* _PROVIDED DATA_:
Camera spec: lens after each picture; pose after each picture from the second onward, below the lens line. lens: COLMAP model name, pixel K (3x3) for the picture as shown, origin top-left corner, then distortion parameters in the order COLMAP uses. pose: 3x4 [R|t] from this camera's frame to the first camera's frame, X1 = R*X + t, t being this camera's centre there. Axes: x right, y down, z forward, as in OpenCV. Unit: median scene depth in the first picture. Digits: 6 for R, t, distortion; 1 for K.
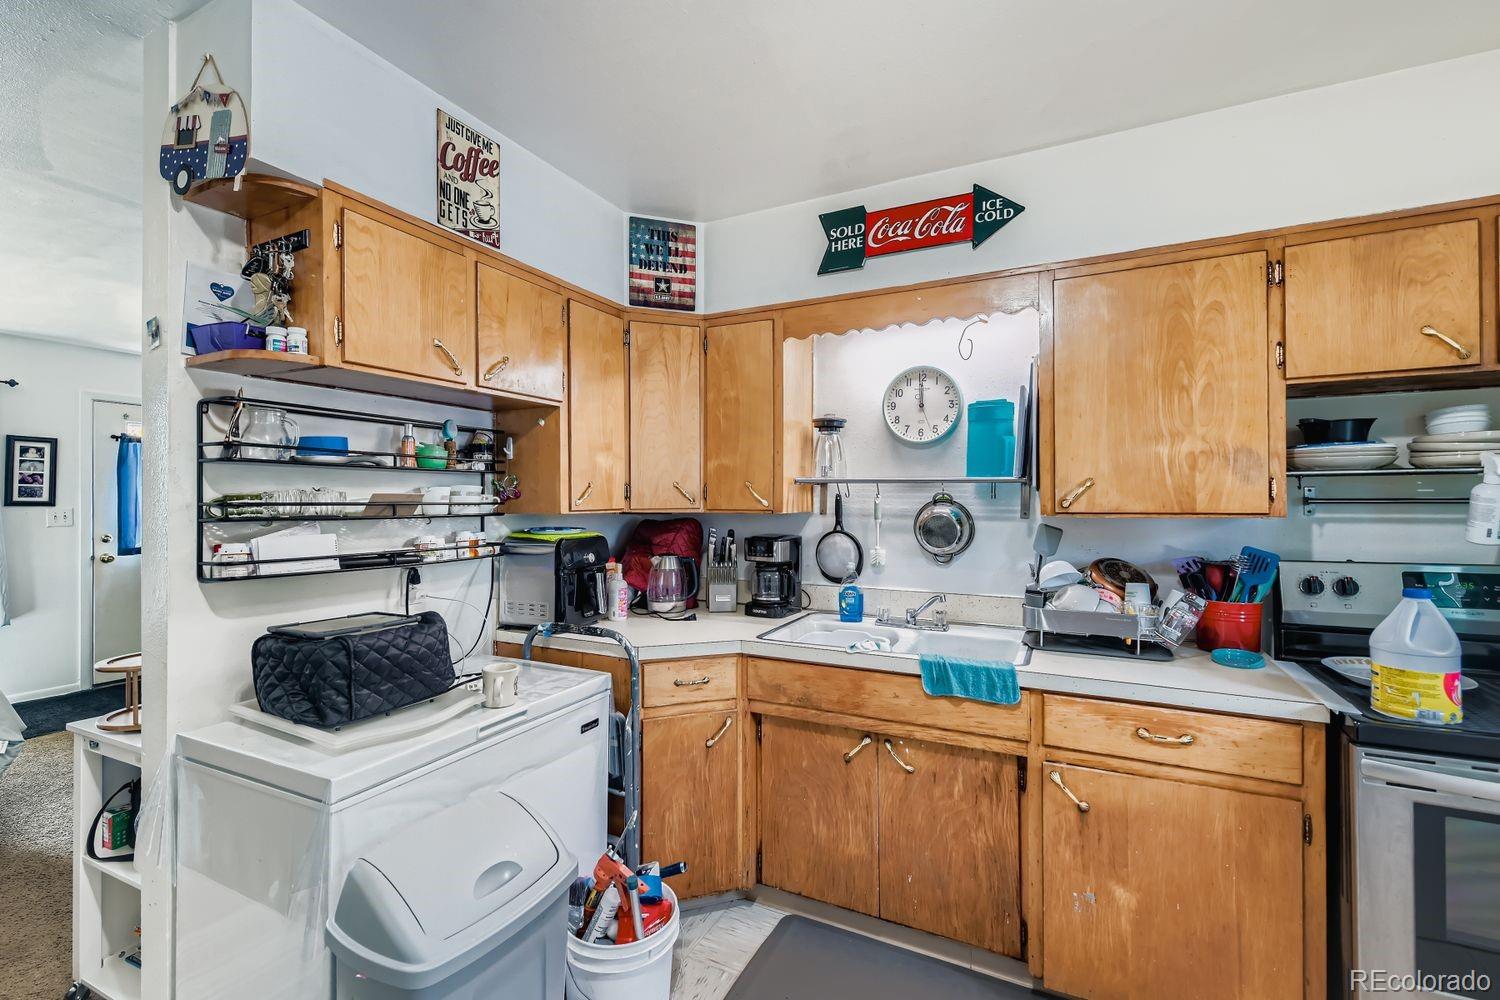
lens RADIAL K [[647.8, 0, 755.3], [0, 647.8, 492.5], [0, 0, 1]] dist [0.003634, -0.000649]
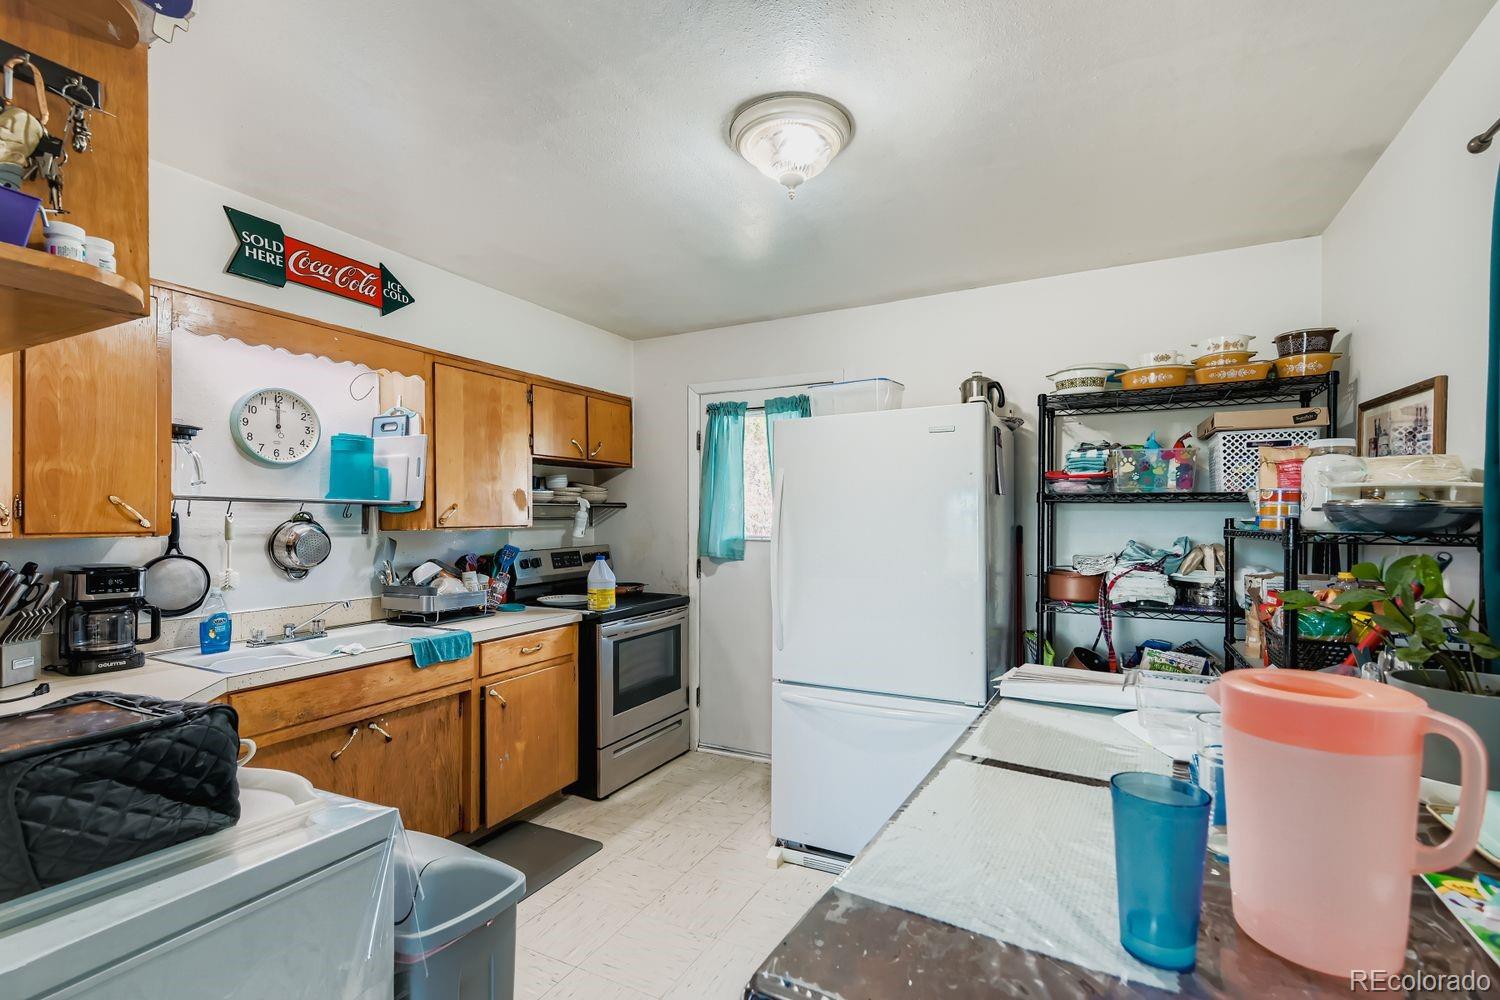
lens RADIAL K [[647.8, 0, 760.8], [0, 647.8, 511.2], [0, 0, 1]] dist [0.003634, -0.000649]
pose [[0.013252, 0.009582, 0.999866, -0.851979], [-0.008922, 0.999915, -0.009464, 0.002456], [-0.999872, -0.008795, 0.013336, 0.247309]]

* _INSTRUCTIONS TO FOLLOW_: Could you give the listing again exactly as it stands, minus any pictures?

* _RESPONSE AREA_:
Camera spec: lens after each picture; pose after each picture from the second onward, below the lens line. lens: COLMAP model name, pixel K (3x3) for the picture as shown, origin top-left corner, then distortion parameters in the order COLMAP uses. pose: 3x4 [R|t] from this camera's frame to the first camera's frame, X1 = R*X + t, t being this camera's centre there. Axes: x right, y down, z forward, as in OpenCV. Unit: median scene depth in the first picture. Digits: 6 for R, t, distortion; 1 for K.
lens RADIAL K [[647.8, 0, 755.3], [0, 647.8, 492.5], [0, 0, 1]] dist [0.003634, -0.000649]
lens RADIAL K [[647.8, 0, 760.8], [0, 647.8, 511.2], [0, 0, 1]] dist [0.003634, -0.000649]
pose [[0.013252, 0.009582, 0.999866, -0.851979], [-0.008922, 0.999915, -0.009464, 0.002456], [-0.999872, -0.008795, 0.013336, 0.247309]]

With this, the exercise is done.